Letters

Electroconvulsive therapy

BMJ 2003; 327 doi: http://dx.doi.org/10.1136/bmj.327.7415.621-b (Published 11 September 2003) Cite this as: BMJ 2003;327:621

Patients must be confident that evidence of efficacy is compelling

  1. H Louise Relton, co-chair (l.relton{at}lmh.nhs.uk)
  1. UK Advocacy Network, Sheffield S1 2DA

    EDITOR—I was a member of the review group that produced the guidelines on electroconvulsive therapy for the National Institute for Clinical Excellence (NICE).1 I have personal experience of the treatment and have spent a large amount of my own time researching (qualitatively) patients' experience of it. With the recent recognition and acknowledgement that patients' expertise in relation to their lived experience is valid, the climate for partnership and inclusive working has improved to the benefit of patients and practitioners (and you may of course be either at different times in life).

    The new guidelines were produced after a full and thorough assessment of all available data both clinical and experiential, and representation on the group included all key stakeholders. Everyone, including the Royal College of Psychiatrists, thought that the new guidelines were appropriate and workable and were a great step forward.

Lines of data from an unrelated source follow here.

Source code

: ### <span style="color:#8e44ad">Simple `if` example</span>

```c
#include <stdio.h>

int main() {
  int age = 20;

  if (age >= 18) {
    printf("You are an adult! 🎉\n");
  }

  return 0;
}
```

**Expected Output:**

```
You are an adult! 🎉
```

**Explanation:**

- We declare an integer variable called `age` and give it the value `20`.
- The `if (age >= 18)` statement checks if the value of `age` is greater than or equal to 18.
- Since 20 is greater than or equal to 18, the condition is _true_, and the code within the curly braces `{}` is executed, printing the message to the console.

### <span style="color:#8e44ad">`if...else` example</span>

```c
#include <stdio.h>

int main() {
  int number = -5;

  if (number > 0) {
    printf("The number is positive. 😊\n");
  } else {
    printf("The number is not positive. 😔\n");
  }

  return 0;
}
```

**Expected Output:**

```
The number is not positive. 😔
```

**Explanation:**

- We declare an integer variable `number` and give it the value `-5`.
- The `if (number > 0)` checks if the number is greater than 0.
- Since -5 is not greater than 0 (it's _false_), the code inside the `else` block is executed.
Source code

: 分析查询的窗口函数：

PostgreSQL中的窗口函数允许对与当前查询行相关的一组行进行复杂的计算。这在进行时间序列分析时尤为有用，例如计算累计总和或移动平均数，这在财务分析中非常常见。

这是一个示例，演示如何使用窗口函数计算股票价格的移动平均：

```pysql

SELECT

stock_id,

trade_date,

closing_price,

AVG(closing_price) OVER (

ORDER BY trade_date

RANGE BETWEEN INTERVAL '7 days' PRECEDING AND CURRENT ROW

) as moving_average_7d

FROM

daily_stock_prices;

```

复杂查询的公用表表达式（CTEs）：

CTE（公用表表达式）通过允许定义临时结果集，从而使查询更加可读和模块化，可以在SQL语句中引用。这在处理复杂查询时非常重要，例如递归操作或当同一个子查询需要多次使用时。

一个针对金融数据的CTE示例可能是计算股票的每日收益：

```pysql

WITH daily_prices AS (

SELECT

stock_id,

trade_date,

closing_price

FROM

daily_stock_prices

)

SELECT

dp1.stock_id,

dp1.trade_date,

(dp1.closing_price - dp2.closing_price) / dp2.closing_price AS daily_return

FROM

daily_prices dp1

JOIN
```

    • Much information for patients and carers (which is scant) denies the possiblity of long term cognitive impairment

    • There is no long term follow up of live patients in terms of cognitive abilities and therefore no reliable evidence of long term effect

    • It is openly acknowledged by the Royal College of Psychiatrists that practice within any previous guidelines has not been to standards that the college set for itself in terms of safety, consistency, environments,and expertise of professionals who carry out treatments

    • Patients (myself included) have sought help to live with the consequences of treatment as opposed to the consequences of illness.

    Although electroconvulsive therapy remains an accepted and useful treatment for some people, they should be able to have the greatest possible confidence that they are receiving it only when the evidence of likely efficacy is compelling from the best available data and experience. The NICE guidelines desire to achieve only this.

    Footnotes

    • Competing interests None declared.